How To Obtain a Fair Agreement in your Child Custody Case

A child custody agreement or parenting plan is a document that states important issues and concerns regarding child custody, visitation, financial support, parental responsibilities, and other matters that involve child-rearing. Making a parenting plan makes it easier for divorced or separated parents to co-parent their kids and keeps parenting in line with the kids’ general welfare. Although it looks simple, making a fair and objective parenting plan is quite challenging, most especially if the parents are not in good terms. But here is a guide that can help.
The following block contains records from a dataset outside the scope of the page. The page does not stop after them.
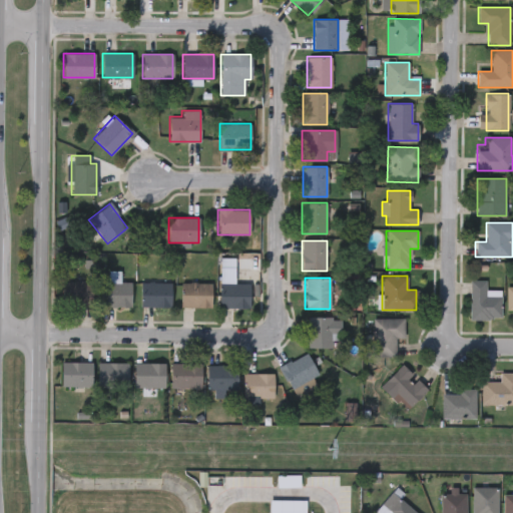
[(486,292),(500,292),(500,320),(470,320),(470,280),(486,280),(486,292)]
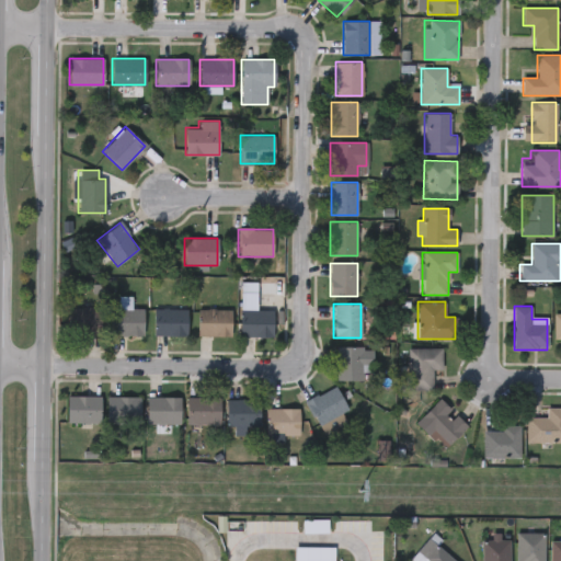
[(69,334),(69,308),(102,308),(102,334),(69,334)]
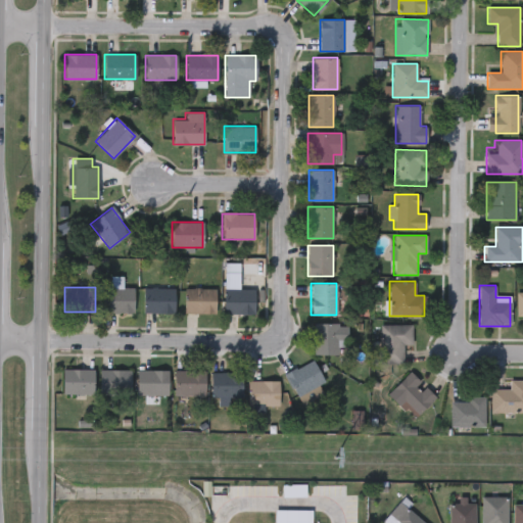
[(134,313),(101,313),(101,287),(134,287),(134,313)]
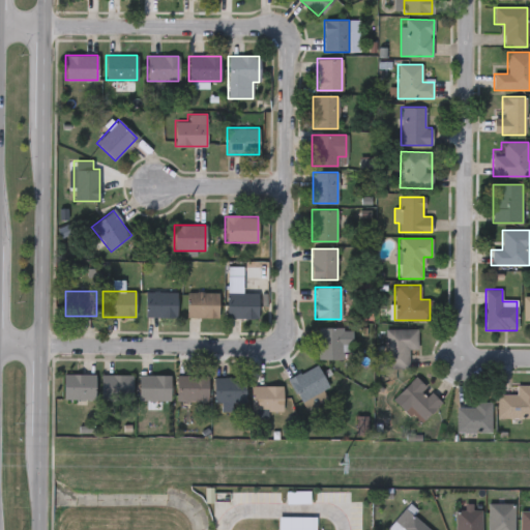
[(176,317),(145,317),(145,292),(176,292),(176,317)]
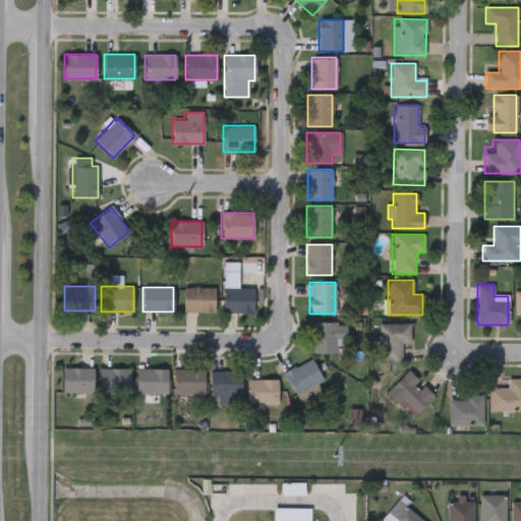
[(215,288),(215,312),(184,312),(184,288),(215,288)]
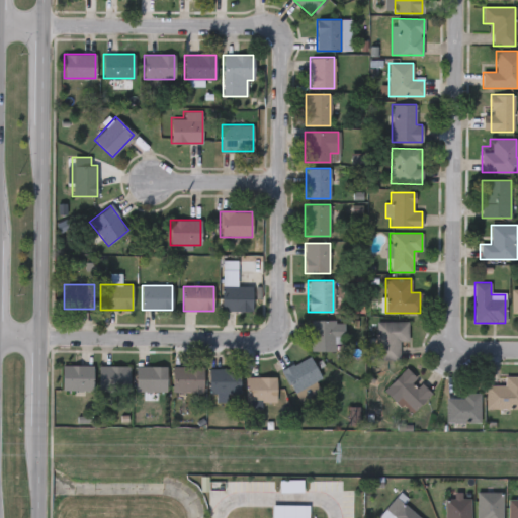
[(222,311),(222,286),(252,286),(252,311),(222,311)]
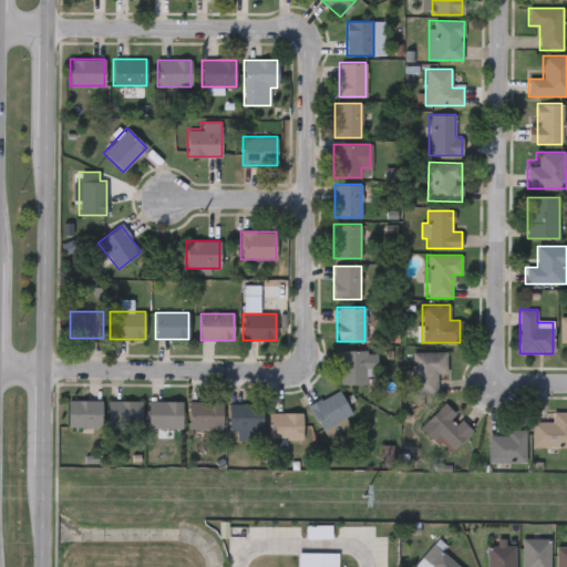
[(339,384),(339,350),(373,350),(373,384),(339,384)]
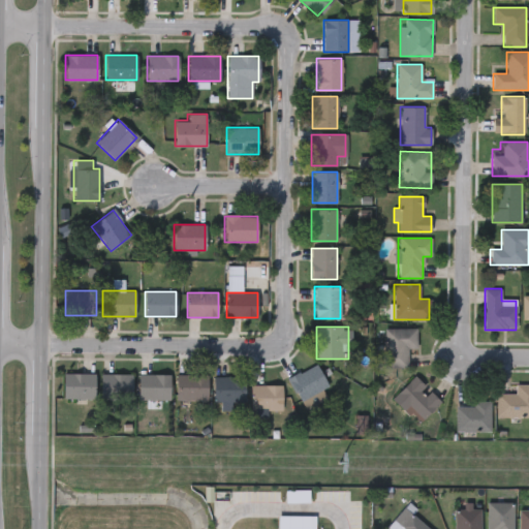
[(384,368),(384,329),(416,329),(416,349),(407,349),(407,368),(384,368)]
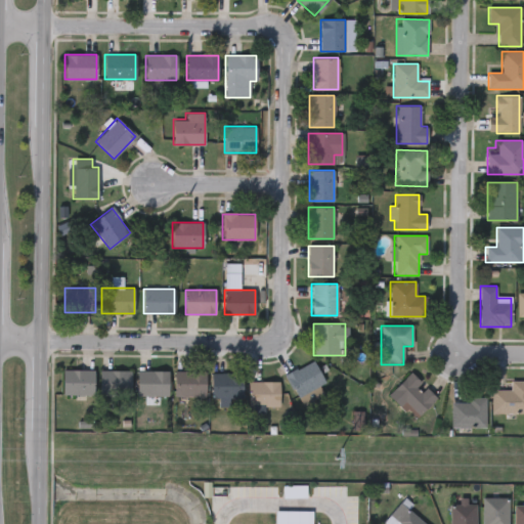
[(324,383),(296,398),(284,376),(312,360),(324,383)]
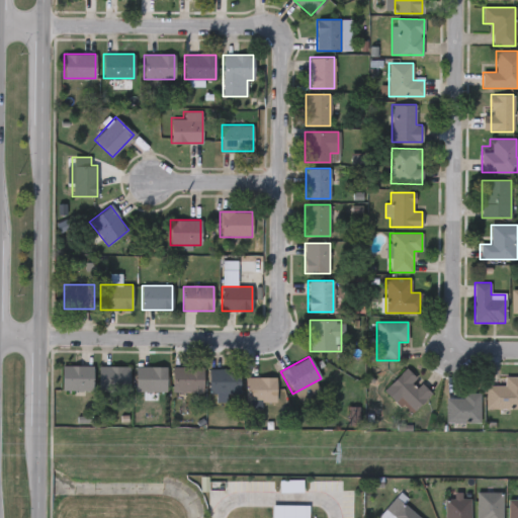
[(92,391),(62,391),(62,365),(92,365),(92,391)]
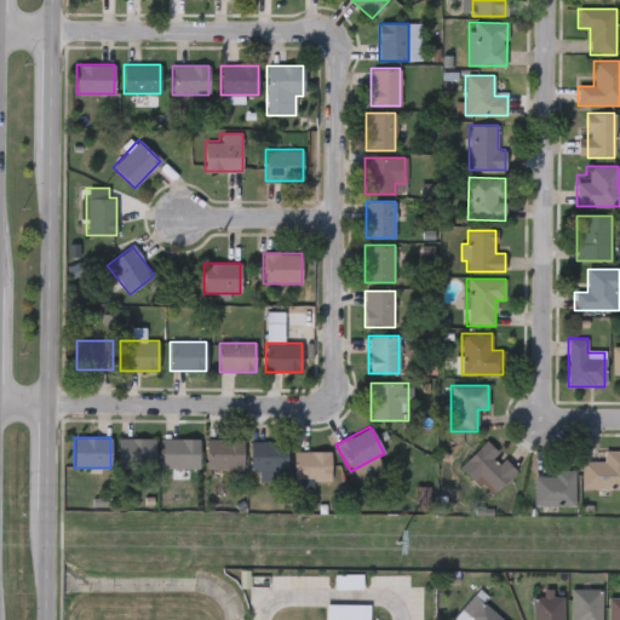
[(154,468),(118,466),(118,438),(154,438),(154,468)]
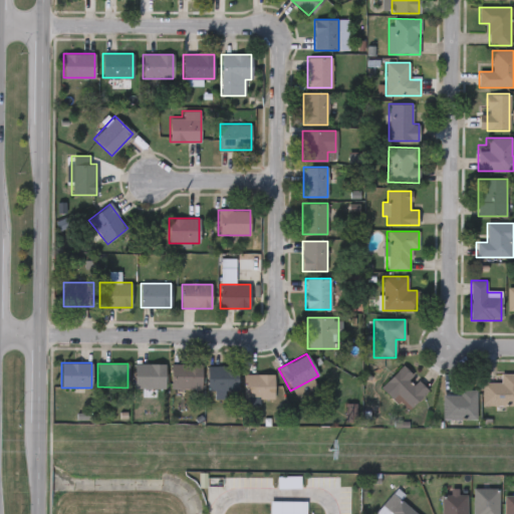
[(135,388),(135,364),(165,364),(165,388),(135,388)]
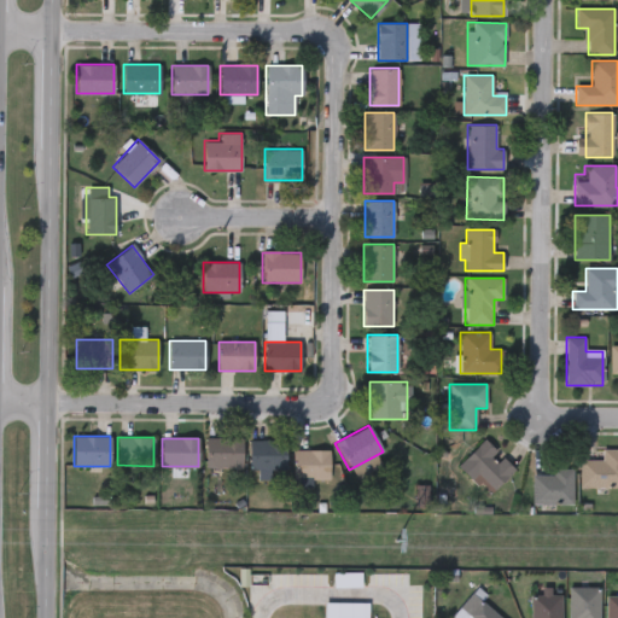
[(205,467),(205,438),(242,438),(242,467),(205,467)]
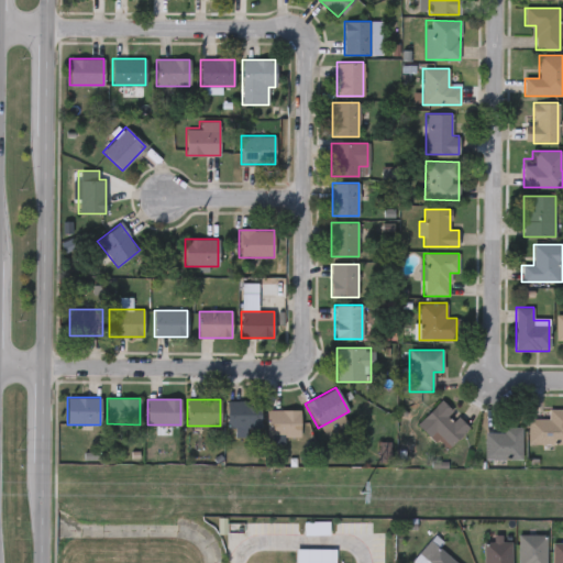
[(417,426),(440,400),(468,427),(445,452),(417,426)]
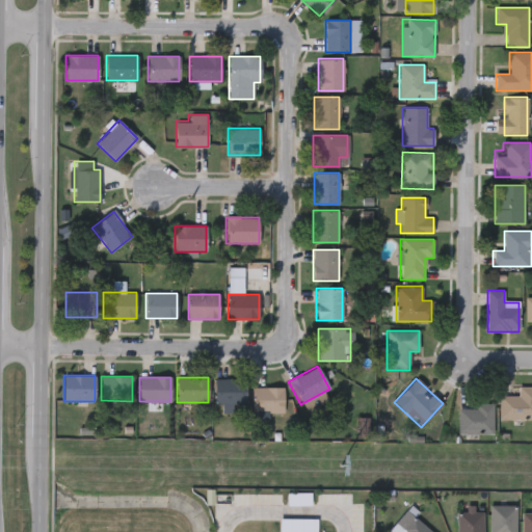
[(246,404),(214,404),(214,379),(246,379),(246,404)]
  • Make your own parenting plan. If you are not comfortable sitting down with your ex-spouse, you can create your own parenting plan and discuss this with your ex-spouse in the presence of a mediator or attorney. Your ex-spouse might have even made his own, so you can try to consolidate both plans and come up with a parenting plan that works for both parties.
  • Discuss child custody. Will one parent have the primary custody? Or will you adapt joint custody? Primary custody means the kids will live with one parent, while the other parent earns visitation rights. This works if you and your ex are living far from each other. You can discuss who is going to have primary custody and how and when the kids will be brought to the other parent. Joint custody, on the other hand, means the kids will live with both parents at any given time. In this setup, you need to create a schedule with which the kids can spend equal time with both parents. For example, the kids will spend alternating weeks in their parents’ homes or spend the whole summer and all holidays with one parent and school months with the other parent.
  • Be specific with the schedule and manner of transfer. You have to be clear about the days of visitation (in the case of primary custody) or house transfer between the parents’ homes (in the case of joint custody) and how the transfer should be done. For example, make a visitation arrangement that states that the non-custodial parent can spend the weekend with the kids. He should pick them up every Friday at 5 in the afternoon and bring them home to their other parent every Sunday at 8 in the evening. If the animosity is severe between the parents, a third party can pick-up and drop-off the kids.
  • Discuss decision-making duties. In the case of primary custody, the custodial parent usually has the primary responsibility of deriving legal and big decisions for the kids, although the other parent can also share his thoughts. Regardless, it is for the kids’ benefit if both parents have a say on matters that deal with their general welfare.

Read the parenting plan several times to ensure that there are no loopholes. If anything appears ambiguous or unfair, talk about it until both parties have arrived at a fair and reasonable decision. And finally, file the parenting plan in court to make it a legal document.